Excerpt
For those not familiar to this case, here are the basic facts:
Fine art photographer, Arne Svenson set up a camera in his Manhattan apartment, located in the trendy Tribeca neighborhood. Armed with a 500mm bird watching lens, he photographed his “neighbors” in the new and modern high rise building, The Zinc Building, across the street from his building. The photos were all shot through the open (or unobstructed) floor to ceiling windows of his neighbor’s loft apartments, without their knowledge. Think of Jimmy Stewart in Alfred Hitchcock’s famous movie “Rear Window”, except without the murder mystery. The images, printed very large, were shown at the Julie Saul Gallery at a show he cleverly titled “The Neighbors”. Printed in limited editions of 5, they sold reportedly for up to $7,500 each.
There are many stories of this case throughout the Internet if you Google it, such as this one.
The “neighbors” needless to say, were not happy, even though there were no faces shown in any of the images. An action was brought against Mr. Svenson by one set of the parents whose children he had photographed. No model releases were obtained or existed. The parents sought to bar the publication/sale of the photos, on a theory based on an outrageous breach of morality and privacy. They also requested that the images been given or delivered to them so that Mr. Svenson would not retain any copies.
Not surprisingly, Judge Eileen Rakower ruled in favor of Mr. Svenson and dismissed the suit. The judge relied in her decision to a great degree on the 1st Amendment rights of the artist to create. Additionally, In New York State a model release is not required to sell fine art images containing the portrait, image or likeness of an individual. These images could not however, be employed for the sale or promotion of goods, services or the promotion of an organization without the subjects’ written consent. Fine art is excepted from this New York Law (NY Civ. Rts. Law Sec. 50,51) We are not surprised by the decision and Jack has been willing to bet anyone a cold Ben & Jerry’s on the outcome ever since the case hit the press. He even did podcast interviews early on, with Rick Sammon and with Frederick Van Johnson on “This Week in Photography” stating that he was doubtful any lawsuit by the neighbors would prove successful.
So why are we bringing this story? Because this is a New York case decided under New York Law by a New York State Court judge. Assume these very same facts but the site of the events was say Alabama or Texas or California or Florida. The results could well have been very different. State laws control matters such as these. In some states some judges could hold that the photographer’s creating images of especially children, in the sanctity of their own home without the knowledge or consent of the parents constituted a crime and/or would subject the shooter to a civil lawsuit. Do not assume that the result in this case would be the same in your state. This case would likely have little to no weight in a litigation occurring in any other state or territory of the United States.
As we’ve been saying often, in nearly all model release cases are state sensitive and state laws vary. There is no one size fits all answer to these complicated situations where competing federal and state constitutional rights collide. So while this is a great result for photographers, never assume that this gives you license to do something similar. One size does not fit all.

Information provided
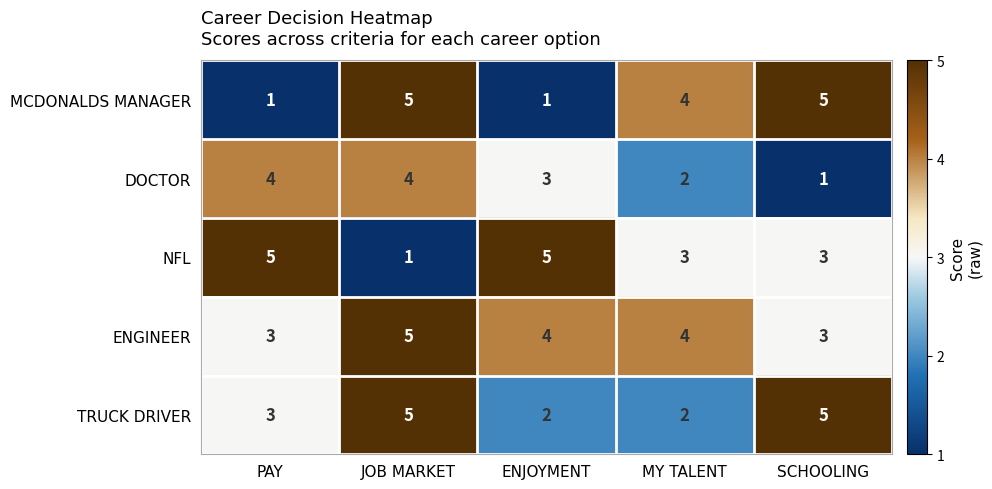

Where is TRUCK DRIVER nearest to the value 3?

PAY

Things to do
A – In the excerpt about the Svenson photography case, which judge dismissed the suit?
B – Rewrite the excerpt about the Svenson photography case starting with "So why are we" and going on through "the United States.", with "Alabama" replaced by "Ohio".
C – In the excerpt about the Svenson photography case, which states are offered as hypothetical other sites of the same events?

Results in order
A – Judge Eileen Rakower

B –
So why are we bringing this story? Because this is a New York case decided under New York Law by a New York State Court judge. Assume these very same facts but the site of the events was say Ohio or Texas or California or Florida. The results could well have been very different. State laws control matters such as these. In some states some judges could hold that the photographer’s creating images of especially children, in the sanctity of their own home without the knowledge or consent of the parents constituted a crime and/or would subject the shooter to a civil lawsuit. Do not assume that the result in this case would be the same in your state. This case would likely have little to no weight in a litigation occurring in any other state or territory of the United States.

C – Alabama, Texas, California, Florida